Para peneliti juga mencari bukti penyebab kematian Tutankhamun. Sejumlah peneliti lain sempat membuat hipotesa bahwa kematiannya akibat luka, septicemia (infeksi aliran darah), atau embolisme lemak (pelepasan lemak ke dalam arteri) setelah terjadinya kerusakan tulang paha, bahkan juga mungkin karena dibunuh dengan pukulan di belakang kepala, atau karena diracun.

Sejak September 2007 hingga Oktober 2009, mumi-mumi bangsawan itu diteliti menyeluruh secara antropologis, radiologis, dan genetika. DNA diambil dua hingga empat kali untuk tiap mumi. Hasil analisa menunjukkan, ternyata tak ditemukan tanda-tanda gynecomastia ataupun sindrom Marfan.

"Penggambaran orang dalam seni di masa Amarna merupakan gaya yang dipesan oleh para bangsawan sendiri, mungkin karena adanya aturan keagamaan dari Akhenaten (yang diduga adalah ayah Tut)," kata sang peneliti.

"Rasanya tak mungkin bila Tutankhamun atau Akhenaten memiliki penampilan yang terlalu feminin.

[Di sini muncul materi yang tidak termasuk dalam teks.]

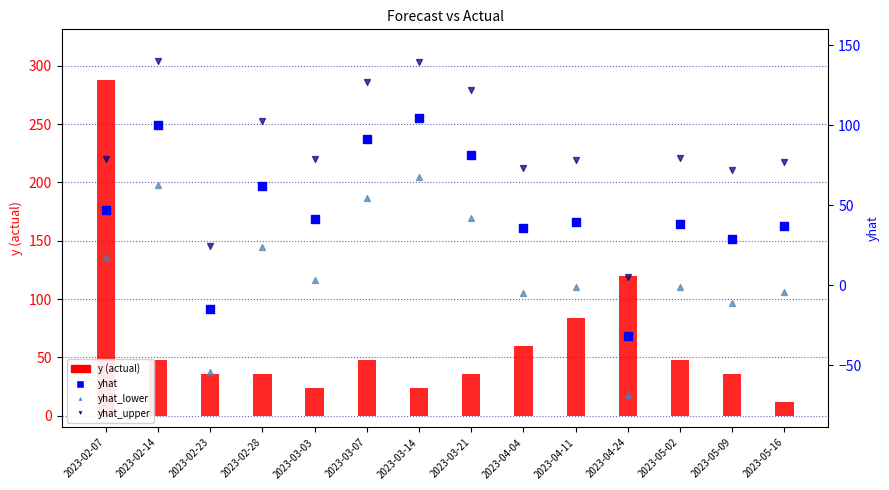

Which series contains the highest Y value?

y (actual)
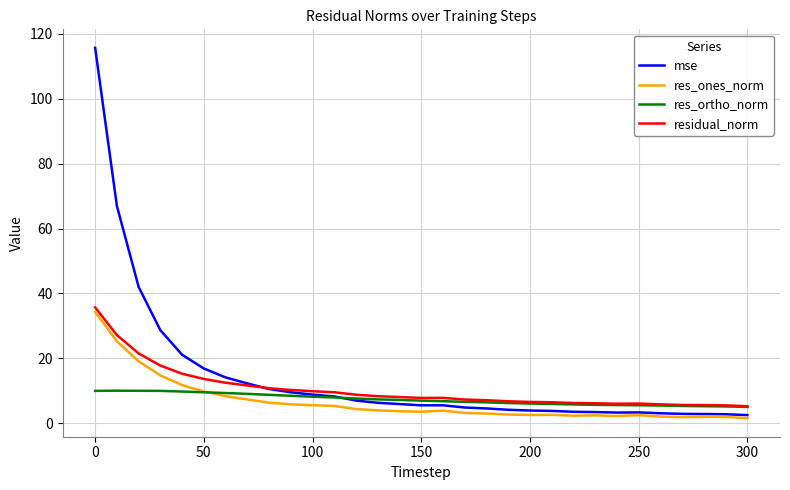

What is the maximum value shown in the chart?

115.7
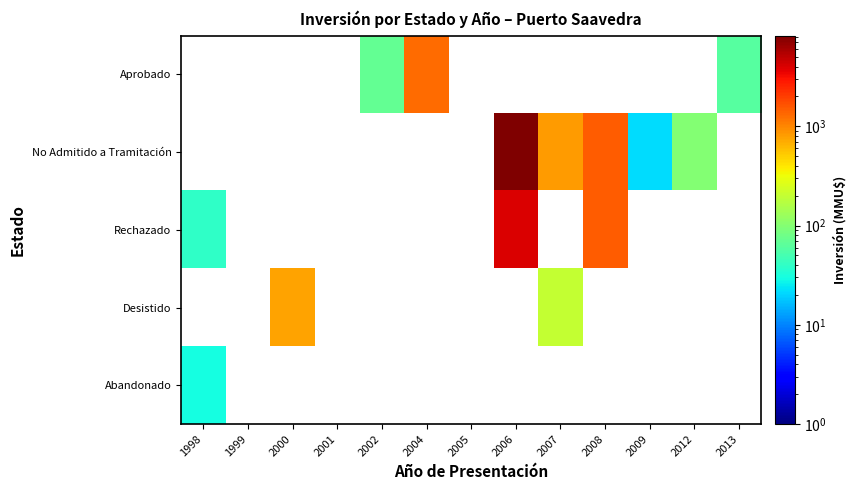

What is the smallest value displayed?

22.0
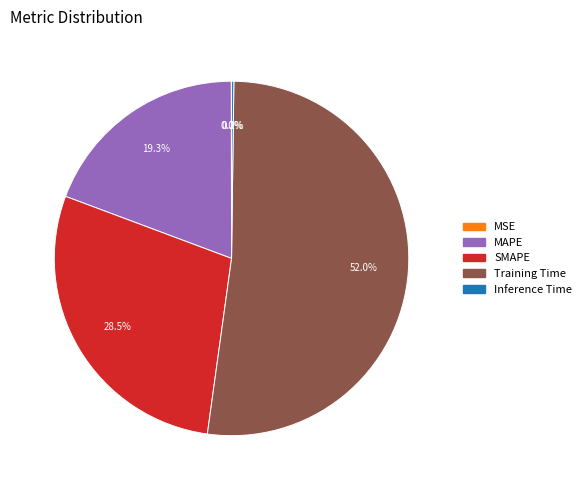

Which category has the biggest portion of the pie?

Training Time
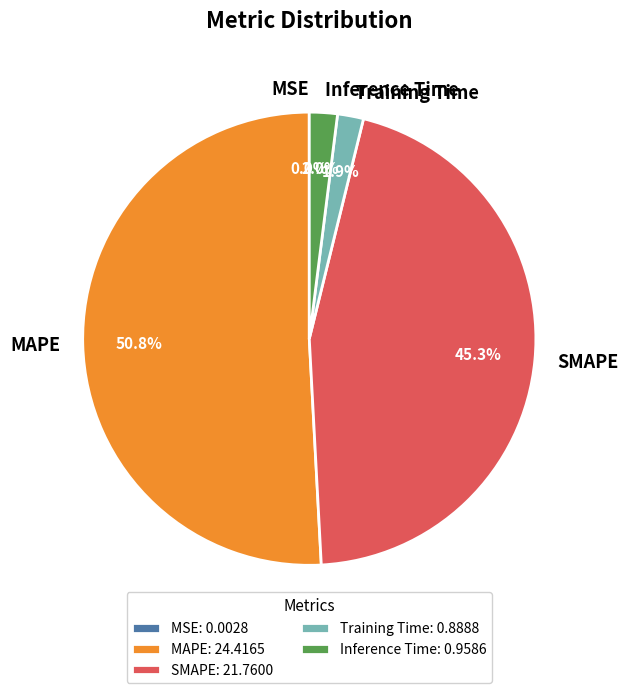

True or false: MAPE accounts for 62% of the total.

False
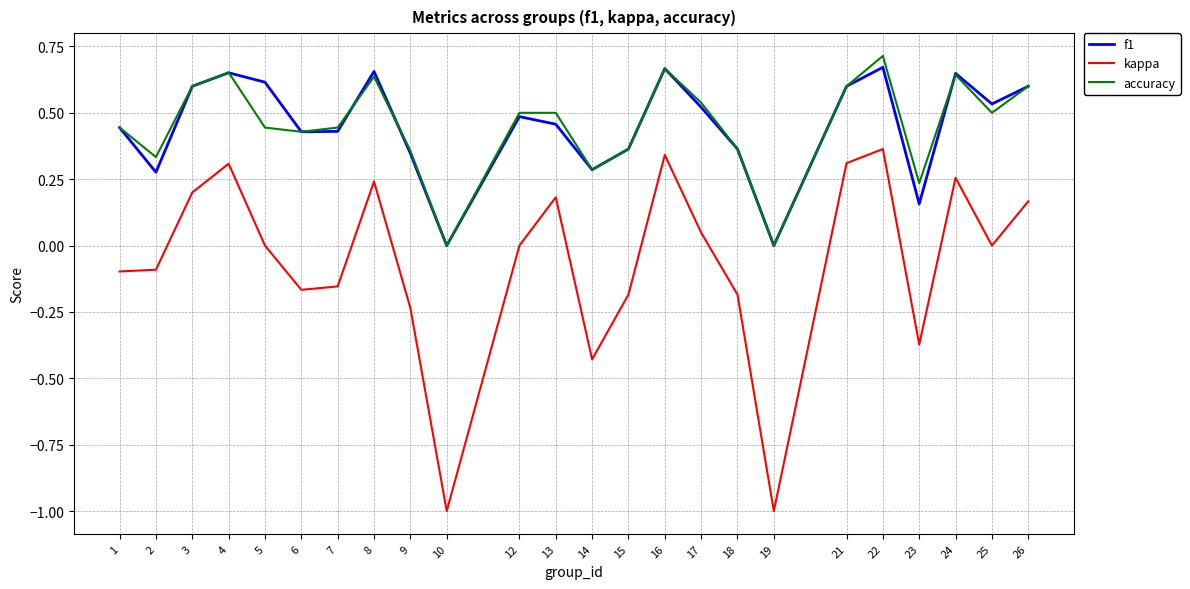

Which label corresponds to the largest value in the chart?

22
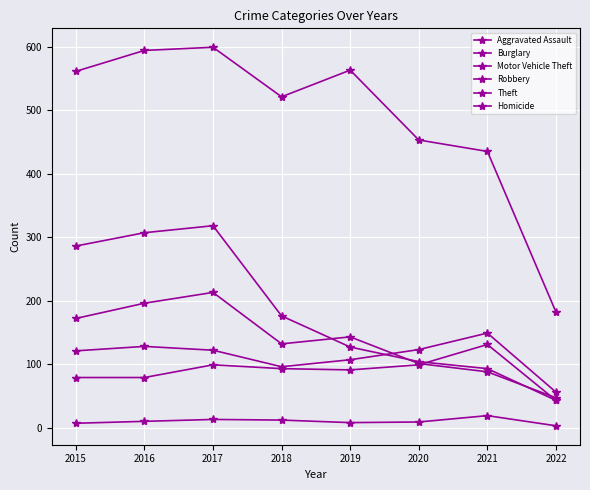

Which series has the largest total across all categories?

Theft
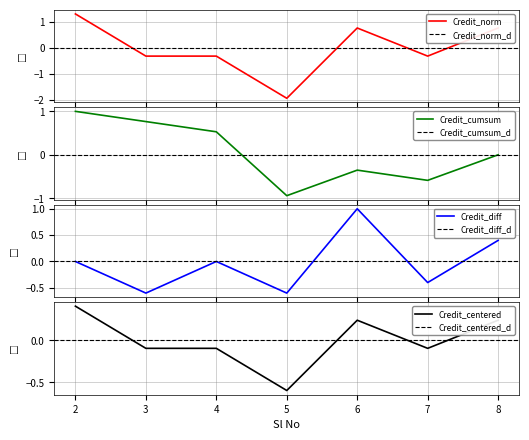

What is the difference between the second highest and minimum values?

0.8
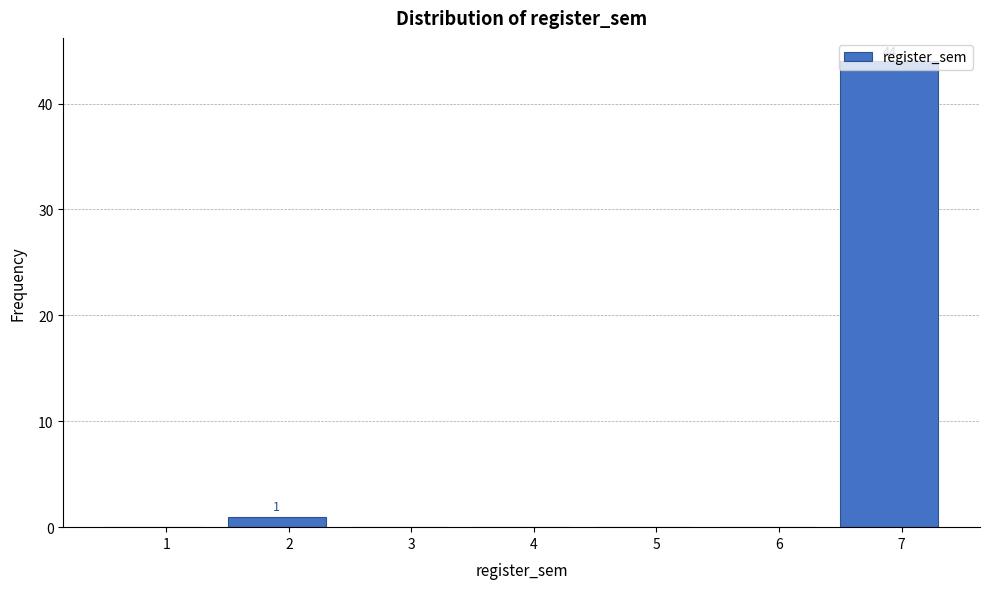

What is the sum of all values?

45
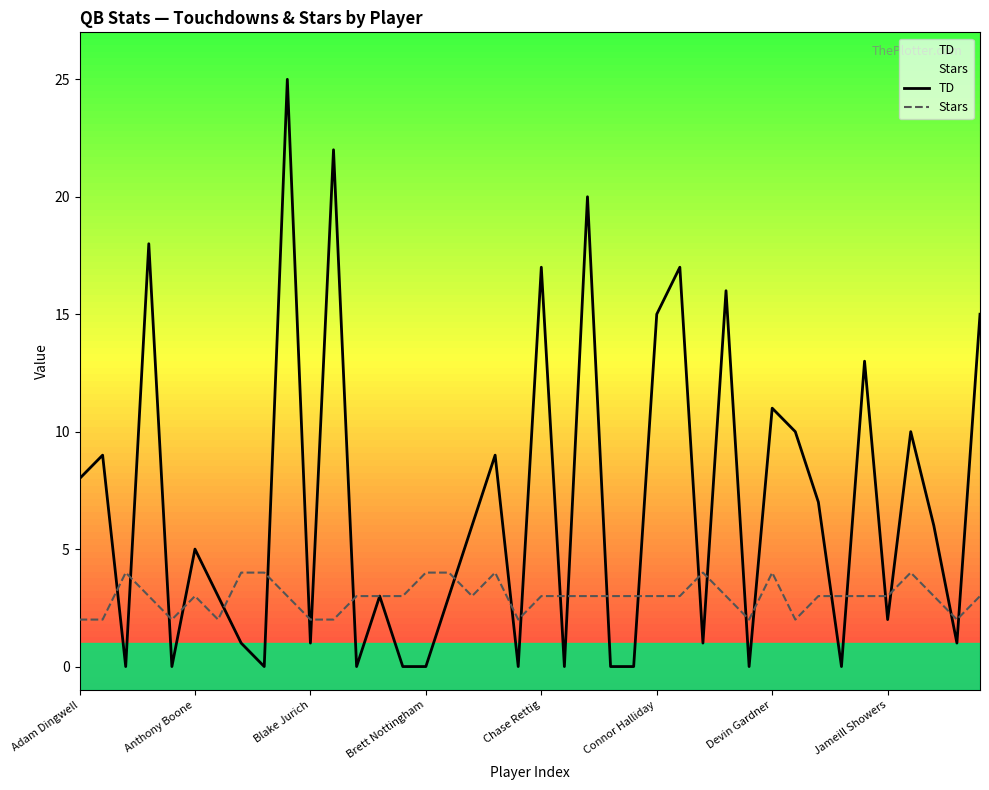

Rank the series by their average value, from highest to lowest.

TD, Stars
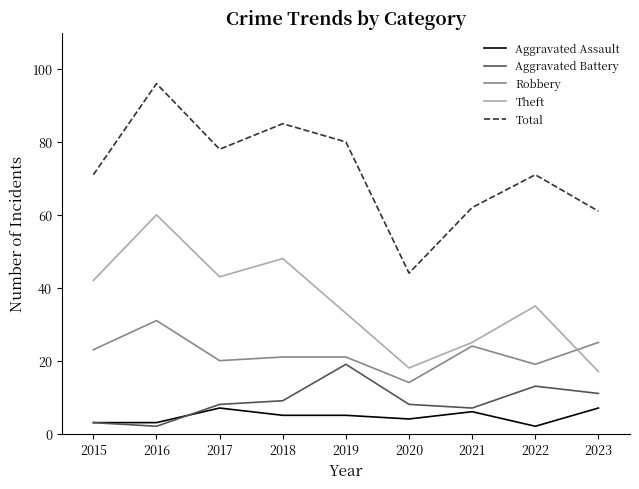

True or false: Theft and Aggravated Assault cross at least once.

False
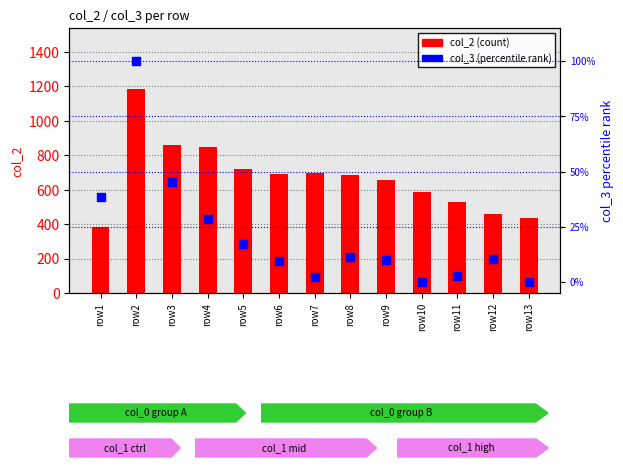

What is the total value across all series at row13?

437.0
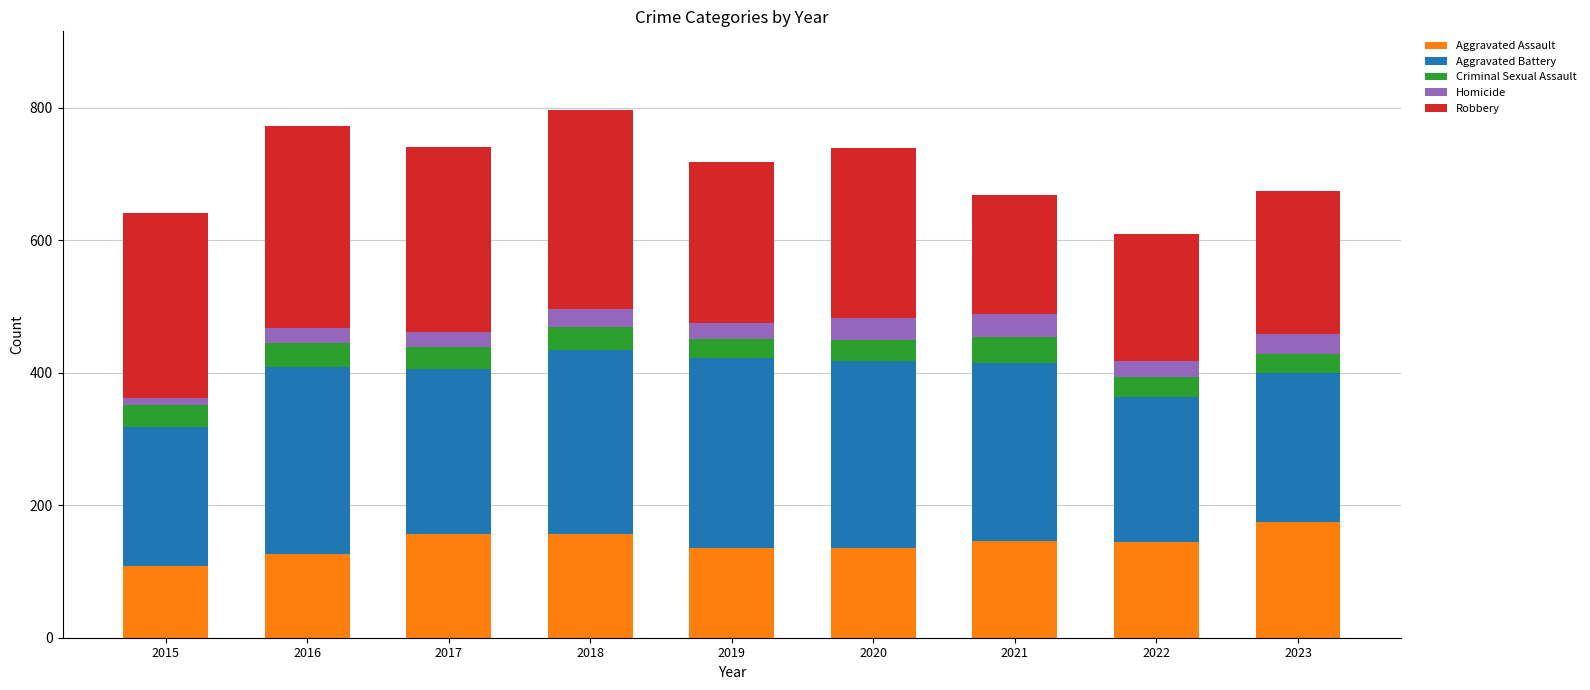

True or false: Aggravated Assault has a value of 52 at 2023.

False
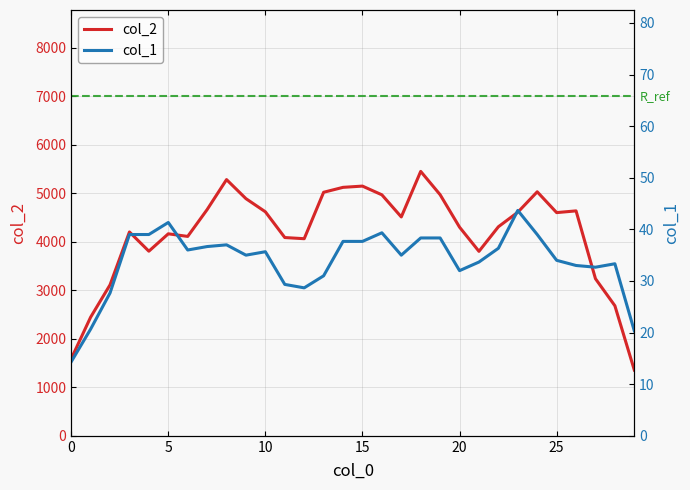

In col_1, how many points are higher than both neighbors (excluding endpoints)?

6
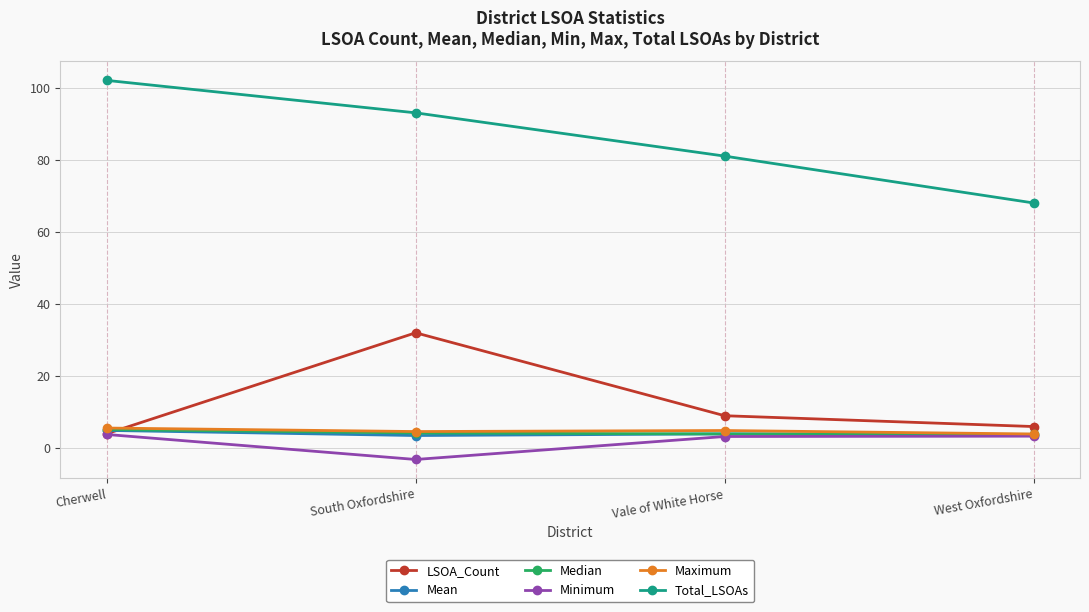

Between South Oxfordshire and Vale of White Horse, which series saw the biggest shift?

LSOA_Count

Harus diingat bahwa raja-raja Mesir kuno beserta keluarganya biasanya digambarkan dengan gaya yang di-'ideal'-kan," tambahnya.

Tapi para peneliti DNA itu memang menemukan sejumlah kejanggalan fisik dalam keluarga Tutankhamun. "Beberapa kelainan terdiagnosa pada Tutankhamun, termasuk kelainan Kohler (kelainan tulang); tapi kejanggalan-kejanggalan itu tidak fatal."

Bekas genetik parasit penyebab malaria ditemukan pada beberapa mumi tersebut, termasuk pada mumi Raja Tut. Penelitian genetik itu memberi indikasi bahwa terjadi malaria sekaligus dengan kondisi tubuh yang menyebabkan kekurangan darah pada tulang, sehingga bagian tulang tertentu menjadi rusak. Kerusakan tulang itulah yang membunuh Raja Tut.

"Kelumpuhan dan malaria yang diderita Tutankhamun terbukti dari ditemukannya tongkat dan persediaan obat-obatan di makamnya," kata peneliti.

Harus diingat bahwa orang Mesir cenderung percaya bahwa barang-barang dalam makam akan digunakan pada kehidupan selanjutnya. Para ilmuwan juga menduga bahwa mungkin sang raja terjatuh sehingga kakinya mendadak patah, sehingga kondisi sang raja menjadi kritis, lalu ditambah pula dengan infeksi malaria. Penemuan ini dimuat dalam jurnal American Medical Association edisi 17 Februari.